(Content revision data)
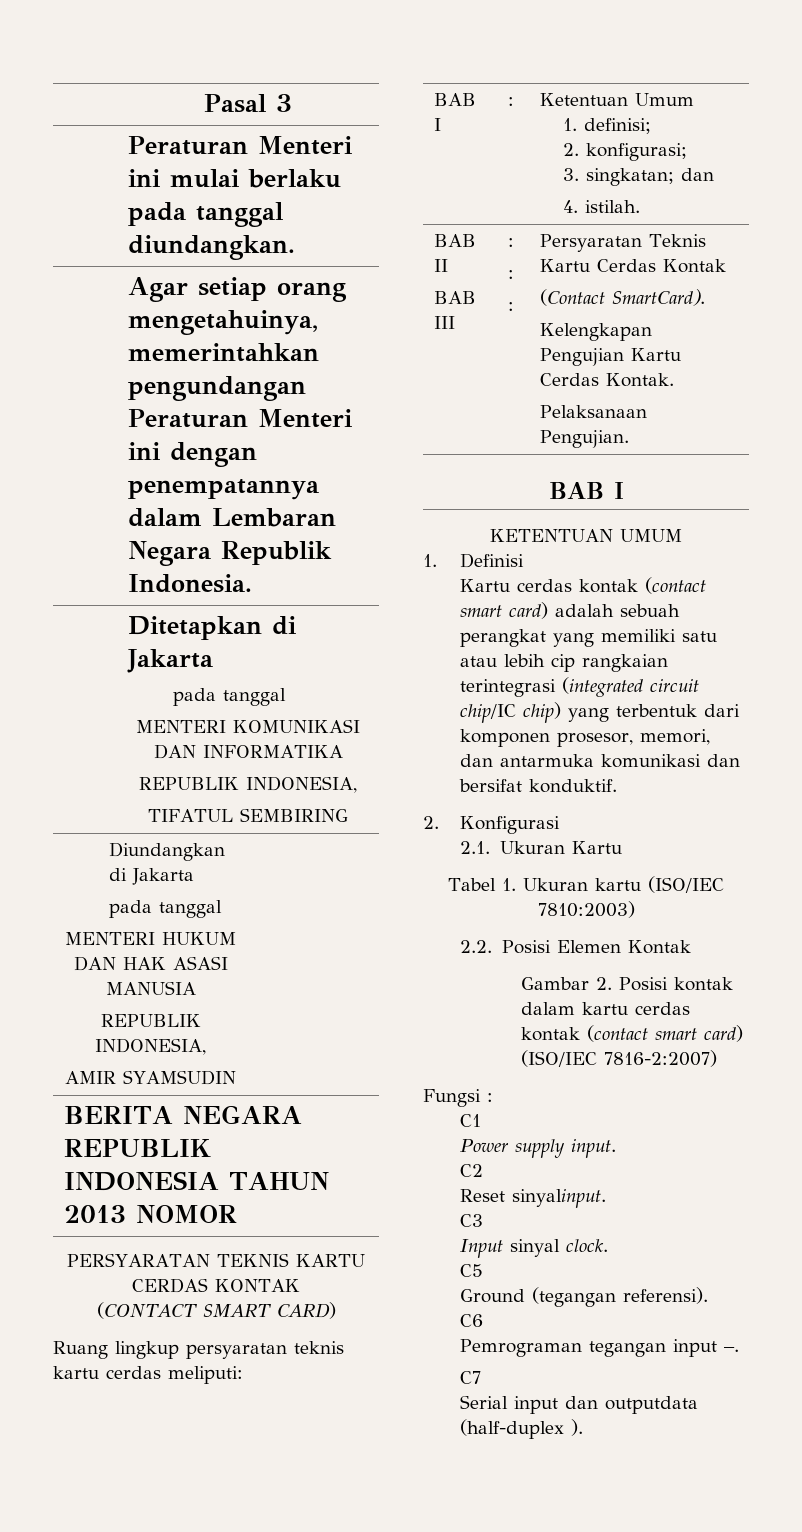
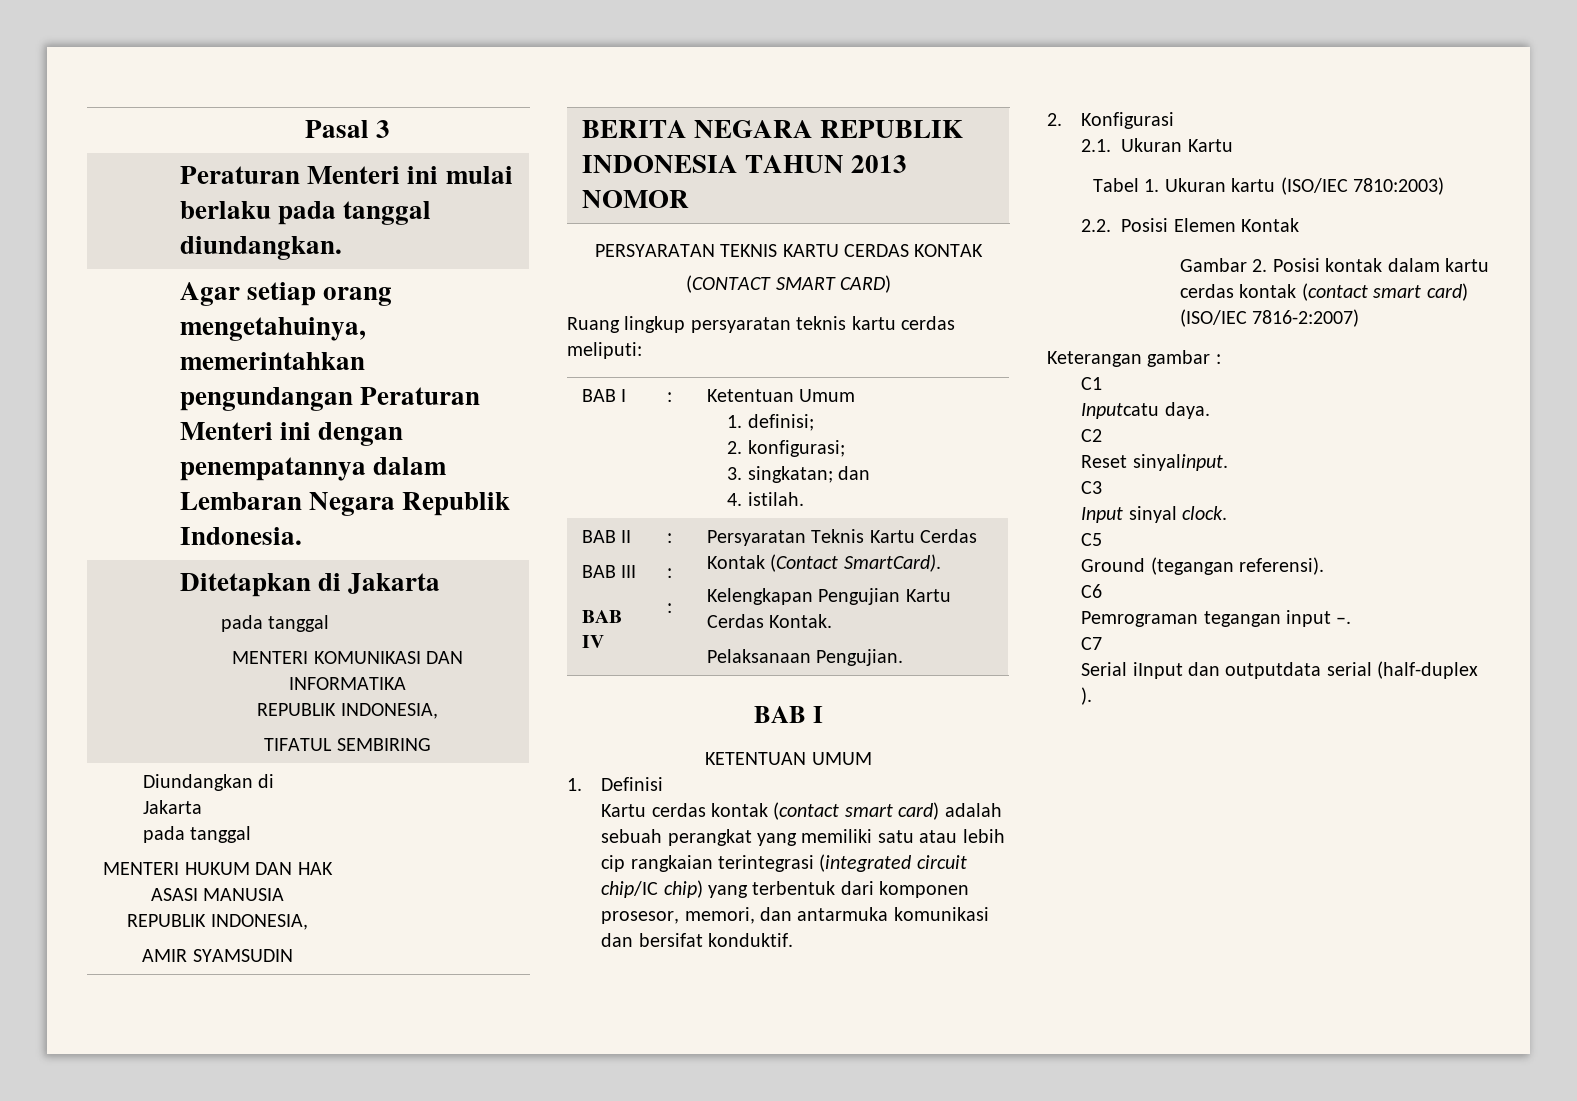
(456, 322) none -> [581,610,622,623] [581,635,604,648] // BAB IV
(727, 266) // -> (765, 562) none
[423,1089,481,1107] Fungsi -> [1047,350,1211,367] Keterangan gambar
[460,1139,617,1158] Power supply input. -> [1081,402,1210,419] Inputcatu daya.
[514,1396,559,1414] input -> [1132,662,1183,679] iInput
(699, 1405) none -> [1326,662,1372,676] serial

Brief: Your answer must be an exact reproduction of all entries, containing no pictures.

Output below:
(456, 322) none -> [581,610,622,623] [581,635,604,648] // BAB IV
(727, 266) // -> (765, 562) none
[423,1089,481,1107] Fungsi -> [1047,350,1211,367] Keterangan gambar
[460,1139,617,1158] Power supply input. -> [1081,402,1210,419] Inputcatu daya.
[514,1396,559,1414] input -> [1132,662,1183,679] iInput
(699, 1405) none -> [1326,662,1372,676] serial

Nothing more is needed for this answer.